Factors from Ken French’s HML and SMB data

The market return dominates stock return data because it’s large, around 5% annually, and its factor loading averages 1.0, not zero. Frazzini and Pedersen (2014) implemented a beta-neutral version of the volatility factor by adjusting the size of the short so their low-beta factor is beta-neutral (beta and volatility sorts are highly correlated).

\(BAB = {r_{lowBeta}} - \left( {\frac{{{\beta _{loBeta}}}}{{{\beta _{hiBeta}}}}} \right) \cdot {r_{hiBeta}} \)

That’s an interesting metric of sentiment, but as a strategy, the problem is that high volatility/beta stocks are neither good longs nor shorts, regardless of their weighting. High vol stocks aren’t good longs because their returns are low; they aren’t good shorts because their volatility is too high. Using a dataset with 30 years of US stock data that excludes small-cap stocks (about 1500 stocks per year), I created portfolios sorted by historical volatility and subtracted their ex-ante beta returns. The resulting time series of returns generated various Sharpe ratios for these deciles, and the graph below shows that while the highest volatility decile had the lowest return, its high volatility puts it well within the efficient frontier of investment possibilities. The loVol-minus-hiVol portfolio—beta adjusted—generates the market return with double the volatility (green dot). A good factor should have a good Sharpe.

High volatility stocks are miniature versions of most crypto coins: negative expected returns with high volatility. I wouldn’t short Fartcoin even though I am confident it has a negative expected return (even if you love flatulence jokes, they get old). Most coins are like 5-delta calls with a 50% premium on their implied volatility and an unhedgeable underlying asset; their optimal weighting is zero.

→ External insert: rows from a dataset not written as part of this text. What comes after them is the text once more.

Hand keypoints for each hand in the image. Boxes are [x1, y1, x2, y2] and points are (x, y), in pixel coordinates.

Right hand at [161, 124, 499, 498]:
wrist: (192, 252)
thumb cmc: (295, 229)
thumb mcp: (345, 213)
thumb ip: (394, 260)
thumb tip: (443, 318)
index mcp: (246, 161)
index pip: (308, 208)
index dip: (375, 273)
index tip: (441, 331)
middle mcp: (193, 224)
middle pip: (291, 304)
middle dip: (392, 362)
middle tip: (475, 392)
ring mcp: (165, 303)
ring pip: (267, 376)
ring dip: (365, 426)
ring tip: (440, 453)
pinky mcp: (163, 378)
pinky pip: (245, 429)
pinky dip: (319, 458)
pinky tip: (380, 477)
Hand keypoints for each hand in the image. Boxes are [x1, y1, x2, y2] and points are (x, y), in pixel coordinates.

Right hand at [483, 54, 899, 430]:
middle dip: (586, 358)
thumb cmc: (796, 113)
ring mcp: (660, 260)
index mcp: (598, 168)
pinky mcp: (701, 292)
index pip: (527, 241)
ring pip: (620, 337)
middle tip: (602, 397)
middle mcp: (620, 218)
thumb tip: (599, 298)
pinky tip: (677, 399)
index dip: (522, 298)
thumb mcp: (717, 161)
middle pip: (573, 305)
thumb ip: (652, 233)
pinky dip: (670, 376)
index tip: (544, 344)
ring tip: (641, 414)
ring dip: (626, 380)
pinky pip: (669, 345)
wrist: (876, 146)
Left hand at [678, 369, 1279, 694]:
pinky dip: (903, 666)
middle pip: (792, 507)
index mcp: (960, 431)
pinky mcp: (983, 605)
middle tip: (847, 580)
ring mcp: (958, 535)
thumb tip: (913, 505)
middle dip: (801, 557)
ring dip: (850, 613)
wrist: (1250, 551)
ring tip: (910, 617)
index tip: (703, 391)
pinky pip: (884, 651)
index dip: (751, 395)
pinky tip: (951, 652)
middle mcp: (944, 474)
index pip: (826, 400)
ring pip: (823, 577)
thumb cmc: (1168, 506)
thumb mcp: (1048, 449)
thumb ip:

Robeco models the low-vol factor using just the long leg and removing the beta-implied market return. This avoids the effect of high vol stocks.

\(longVolFactor = {r_{lowVol}} - {\beta _{loVol}} \cdot {r_{market}}\)

They add some color to their finding by noting the high-vol short is highly correlated with low profitability and high-investment stocks. Lousy stocks are subject to delusional hope: unprofitable companies with high growth virtually all have high volatility.

They also perform a neat exercise I have not seen before, adjusting various selection criteria to highlight the factor’s robustness. As mentioned, when creating a factor, one usually sorts within various size groupings. However, there are several ways to do this, such as with groups segregated by the 30^th and 70^th percentiles of market cap, or using the size quintile. One can also neutralize the industry weights in a factor portfolio. Using 12 different criteria of this sort, they generated 4096 possibilities, generating a nice set of Sharp histograms. It’s comforting if the factor’s returns are not too sensitive to these criteria. Interestingly, the ROE (Net Income/book) and Earnings Announcement Drift (PEAD) generated bimodal distributions, implying these factors work very differently in different industries.

When evaluating long-only portfolios, perhaps other factors would be more effective in their long-only form.